(Stored data)
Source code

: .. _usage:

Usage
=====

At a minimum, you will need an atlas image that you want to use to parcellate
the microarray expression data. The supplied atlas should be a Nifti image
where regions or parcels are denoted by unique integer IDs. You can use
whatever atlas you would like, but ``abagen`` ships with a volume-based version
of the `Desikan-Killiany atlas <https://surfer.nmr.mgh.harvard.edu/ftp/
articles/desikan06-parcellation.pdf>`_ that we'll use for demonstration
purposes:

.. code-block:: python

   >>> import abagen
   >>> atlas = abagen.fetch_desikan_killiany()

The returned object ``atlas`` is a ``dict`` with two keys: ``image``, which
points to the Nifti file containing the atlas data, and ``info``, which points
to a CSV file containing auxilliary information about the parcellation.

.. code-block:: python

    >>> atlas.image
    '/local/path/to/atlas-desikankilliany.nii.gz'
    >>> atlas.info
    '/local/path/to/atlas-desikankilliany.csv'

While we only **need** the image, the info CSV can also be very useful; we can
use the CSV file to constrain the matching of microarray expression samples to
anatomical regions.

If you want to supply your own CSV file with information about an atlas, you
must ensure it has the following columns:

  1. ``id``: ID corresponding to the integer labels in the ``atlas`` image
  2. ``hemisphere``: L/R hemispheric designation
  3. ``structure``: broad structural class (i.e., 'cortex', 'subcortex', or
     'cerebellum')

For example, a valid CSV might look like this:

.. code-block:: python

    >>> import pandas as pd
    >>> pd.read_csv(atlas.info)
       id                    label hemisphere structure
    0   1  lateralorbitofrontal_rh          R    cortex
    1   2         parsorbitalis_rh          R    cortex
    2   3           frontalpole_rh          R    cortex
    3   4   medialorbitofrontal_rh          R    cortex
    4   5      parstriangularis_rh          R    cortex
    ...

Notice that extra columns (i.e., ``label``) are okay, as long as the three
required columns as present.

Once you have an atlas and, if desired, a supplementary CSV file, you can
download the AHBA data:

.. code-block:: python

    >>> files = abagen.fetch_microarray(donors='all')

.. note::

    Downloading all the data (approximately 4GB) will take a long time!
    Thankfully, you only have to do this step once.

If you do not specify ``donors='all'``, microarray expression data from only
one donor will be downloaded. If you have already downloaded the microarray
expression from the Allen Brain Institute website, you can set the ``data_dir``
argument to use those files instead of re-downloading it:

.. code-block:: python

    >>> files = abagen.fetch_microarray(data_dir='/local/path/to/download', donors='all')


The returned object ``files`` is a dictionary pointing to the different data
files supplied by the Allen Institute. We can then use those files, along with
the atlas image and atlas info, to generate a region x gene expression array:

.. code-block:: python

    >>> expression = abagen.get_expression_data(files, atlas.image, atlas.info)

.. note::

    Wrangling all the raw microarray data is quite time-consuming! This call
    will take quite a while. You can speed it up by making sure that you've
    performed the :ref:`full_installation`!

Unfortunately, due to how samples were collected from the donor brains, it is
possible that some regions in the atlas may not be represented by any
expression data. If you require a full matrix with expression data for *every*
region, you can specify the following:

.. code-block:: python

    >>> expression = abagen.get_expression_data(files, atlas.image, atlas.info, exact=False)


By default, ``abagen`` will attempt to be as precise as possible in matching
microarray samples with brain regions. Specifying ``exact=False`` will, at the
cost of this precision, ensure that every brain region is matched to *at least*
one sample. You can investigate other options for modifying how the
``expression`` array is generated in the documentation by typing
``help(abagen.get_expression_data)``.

## [TASK GOAL]
Your answer must be the records themselves, output again exactly.

## [WRITTEN RESPONSE]
Source code

: .. _usage:

Usage
=====

At a minimum, you will need an atlas image that you want to use to parcellate
the microarray expression data. The supplied atlas should be a Nifti image
where regions or parcels are denoted by unique integer IDs. You can use
whatever atlas you would like, but ``abagen`` ships with a volume-based version
of the `Desikan-Killiany atlas <https://surfer.nmr.mgh.harvard.edu/ftp/
articles/desikan06-parcellation.pdf>`_ that we'll use for demonstration
purposes:

.. code-block:: python

   >>> import abagen
   >>> atlas = abagen.fetch_desikan_killiany()

The returned object ``atlas`` is a ``dict`` with two keys: ``image``, which
points to the Nifti file containing the atlas data, and ``info``, which points
to a CSV file containing auxilliary information about the parcellation.

.. code-block:: python

    >>> atlas.image
    '/local/path/to/atlas-desikankilliany.nii.gz'
    >>> atlas.info
    '/local/path/to/atlas-desikankilliany.csv'

While we only **need** the image, the info CSV can also be very useful; we can
use the CSV file to constrain the matching of microarray expression samples to
anatomical regions.

If you want to supply your own CSV file with information about an atlas, you
must ensure it has the following columns:

  1. ``id``: ID corresponding to the integer labels in the ``atlas`` image
  2. ``hemisphere``: L/R hemispheric designation
  3. ``structure``: broad structural class (i.e., 'cortex', 'subcortex', or
     'cerebellum')

For example, a valid CSV might look like this:

.. code-block:: python

    >>> import pandas as pd
    >>> pd.read_csv(atlas.info)
       id                    label hemisphere structure
    0   1  lateralorbitofrontal_rh          R    cortex
    1   2         parsorbitalis_rh          R    cortex
    2   3           frontalpole_rh          R    cortex
    3   4   medialorbitofrontal_rh          R    cortex
    4   5      parstriangularis_rh          R    cortex
    ...

Notice that extra columns (i.e., ``label``) are okay, as long as the three
required columns as present.

Once you have an atlas and, if desired, a supplementary CSV file, you can
download the AHBA data:

.. code-block:: python

    >>> files = abagen.fetch_microarray(donors='all')

.. note::

    Downloading all the data (approximately 4GB) will take a long time!
    Thankfully, you only have to do this step once.

If you do not specify ``donors='all'``, microarray expression data from only
one donor will be downloaded. If you have already downloaded the microarray
expression from the Allen Brain Institute website, you can set the ``data_dir``
argument to use those files instead of re-downloading it:

.. code-block:: python

    >>> files = abagen.fetch_microarray(data_dir='/local/path/to/download', donors='all')


The returned object ``files`` is a dictionary pointing to the different data
files supplied by the Allen Institute. We can then use those files, along with
the atlas image and atlas info, to generate a region x gene expression array:

.. code-block:: python

    >>> expression = abagen.get_expression_data(files, atlas.image, atlas.info)

.. note::

    Wrangling all the raw microarray data is quite time-consuming! This call
    will take quite a while. You can speed it up by making sure that you've
    performed the :ref:`full_installation`!

Unfortunately, due to how samples were collected from the donor brains, it is
possible that some regions in the atlas may not be represented by any
expression data. If you require a full matrix with expression data for *every*
region, you can specify the following:

.. code-block:: python

    >>> expression = abagen.get_expression_data(files, atlas.image, atlas.info, exact=False)


By default, ``abagen`` will attempt to be as precise as possible in matching
microarray samples with brain regions. Specifying ``exact=False`` will, at the
cost of this precision, ensure that every brain region is matched to *at least*
one sample. You can investigate other options for modifying how the
``expression`` array is generated in the documentation by typing
``help(abagen.get_expression_data)``.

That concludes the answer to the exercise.